Unnamed: 0,sepal_length,sepal_width,petal_length,petal_width,class
0,5.1,3.5,1.4,0.2,0
1,4.9,3.0,1.4,0.2,0
2,4.7,3.2,1.3,0.2,0
3,4.6,3.1,1.5,0.2,0
4,5.0,3.6,1.4,0.2,0


In [8]:
# Define features and label
features = iris[['sepal_length', 'sepal_width', 'petal_length', 'petal_width']]
label = iris['class']

In [9]:
from sklearn.model_selection import train_test_split

# Split data into training and testing
X_train, X_test, y_train, y_test = train_test_split(features, label, test_size=0.25, random_state=0)
X_train.shape, X_test.shape

((112, 4), (38, 4))

In [10]:
from sklearn.preprocessing import StandardScaler

# Create and fit scaler
ss = StandardScaler()

# Don't cheat, fit only the train data
ss.fit(X_train)

ss_X_train = ss.transform(X_train)
ss_X_test = ss.transform(X_test)

ss_X_train[:5], ss_X_test[:5]

(array([[ 0.01543995, -0.11925475,  0.22512685,  0.35579762],
        [-0.09984503, -1.04039491,  0.11355956, -0.02984109],
        [ 1.05300481, -0.11925475,  0.95031423,  1.12707506],
        [-1.36797986,  0.34131533, -1.39259884, -1.31530348],
        [ 1.1682898 ,  0.11103029,  0.72717965,  1.38416753]]),
 array([[-0.09984503, -0.57982483,  0.72717965,  1.51271377],
        [ 0.13072494, -1.96153508,  0.11355956, -0.28693357],
        [-0.44569998,  2.64416573, -1.33681519, -1.31530348],
        [ 1.62942973, -0.34953979,  1.39658338,  0.74143634],
        [-1.0221249 ,  0.80188541, -1.28103155, -1.31530348]]))

In [11]:
from sklearn.preprocessing import MinMaxScaler

# Create and fit scaler
mms = MinMaxScaler()

mms.fit(X_train)

mms_X_train = mms.transform(X_train)
mms_X_test = mms.transform(X_test)

mms_X_train[:5], mms_X_test[:5]

(array([[0.44444444, 0.41666667, 0.53448276, 0.58333333],
        [0.41666667, 0.25      , 0.5       , 0.45833333],
        [0.69444444, 0.41666667, 0.75862069, 0.83333333],
        [0.11111111, 0.5       , 0.03448276, 0.04166667],
        [0.72222222, 0.45833333, 0.68965517, 0.91666667]]),
 array([[0.41666667, 0.33333333, 0.68965517, 0.95833333],
        [0.47222222, 0.08333333, 0.5       , 0.375     ],
        [0.33333333, 0.91666667, 0.05172414, 0.04166667],
        [0.83333333, 0.375     , 0.89655172, 0.70833333],
        [0.19444444, 0.58333333, 0.06896552, 0.04166667]]))

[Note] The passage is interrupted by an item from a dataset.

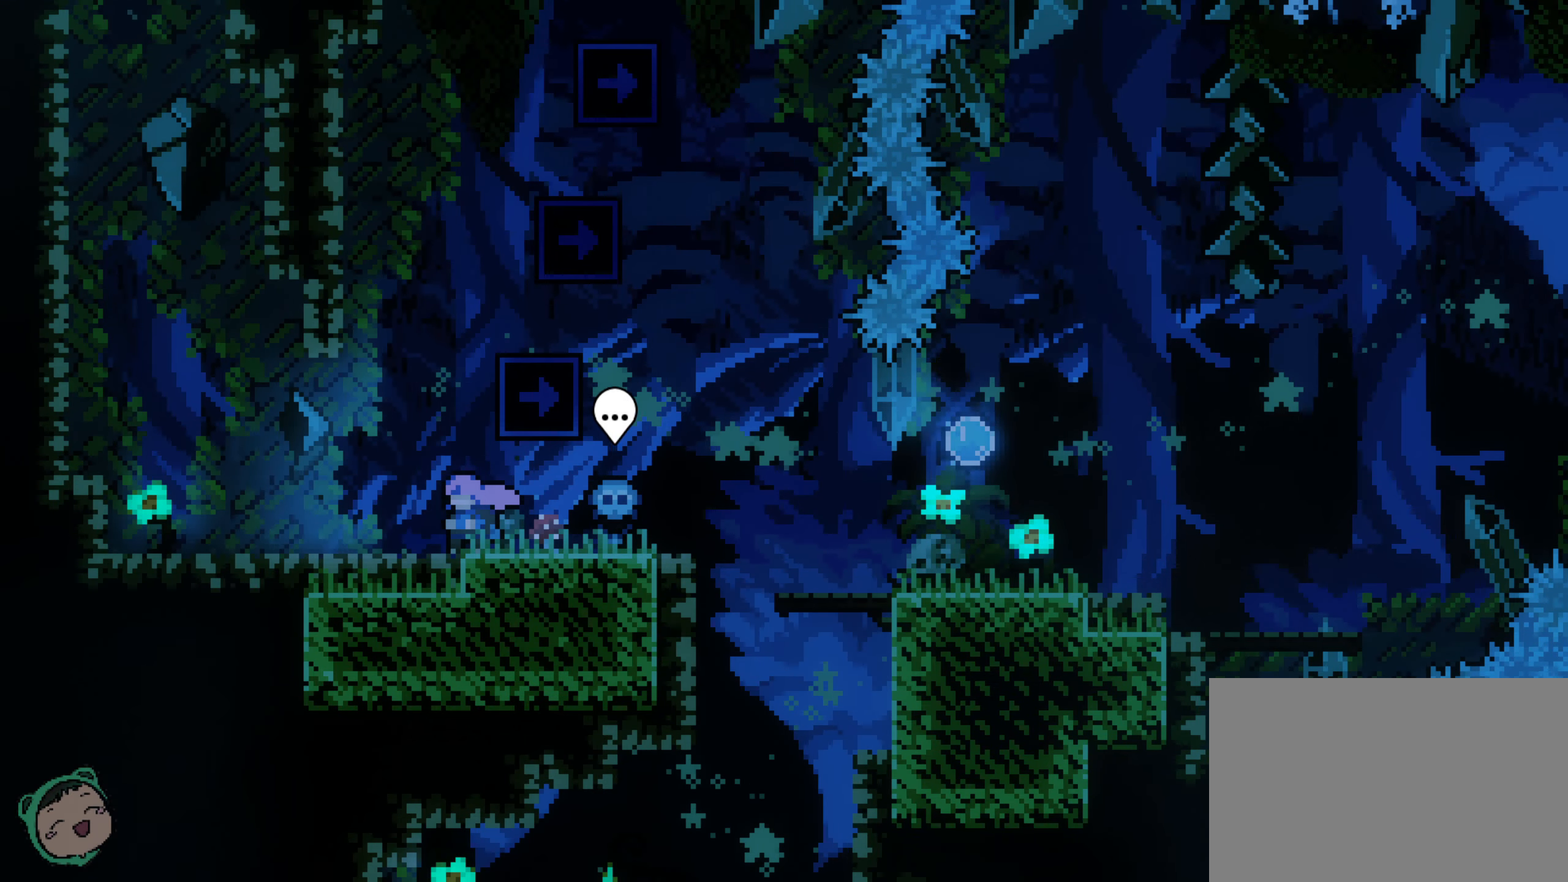
{"dt_ms": 500, "buttons": [], "left_stick": "center", "right_stick": "center", "events": []}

#### Standardizing or Normalizing?
Use normalizing as the default if you are transforming a feature. It is non-distorting. If there are outliers in the dataset, however, normalizing may be problematic. You might be better off removing the outliers before applying normalizing. There are other scaling methods that deal with outliers better (RobustScaler). 

If a feature is relatively normally distributed, you may consider using standardizing. Outliers will have less impact when using standardizing. But if the feature is not normally distributed, standardizing is less effective than normalizing.

Not all machine learning algorithms require data scaling. For example, scaling is not necessary for decision tree or random forest.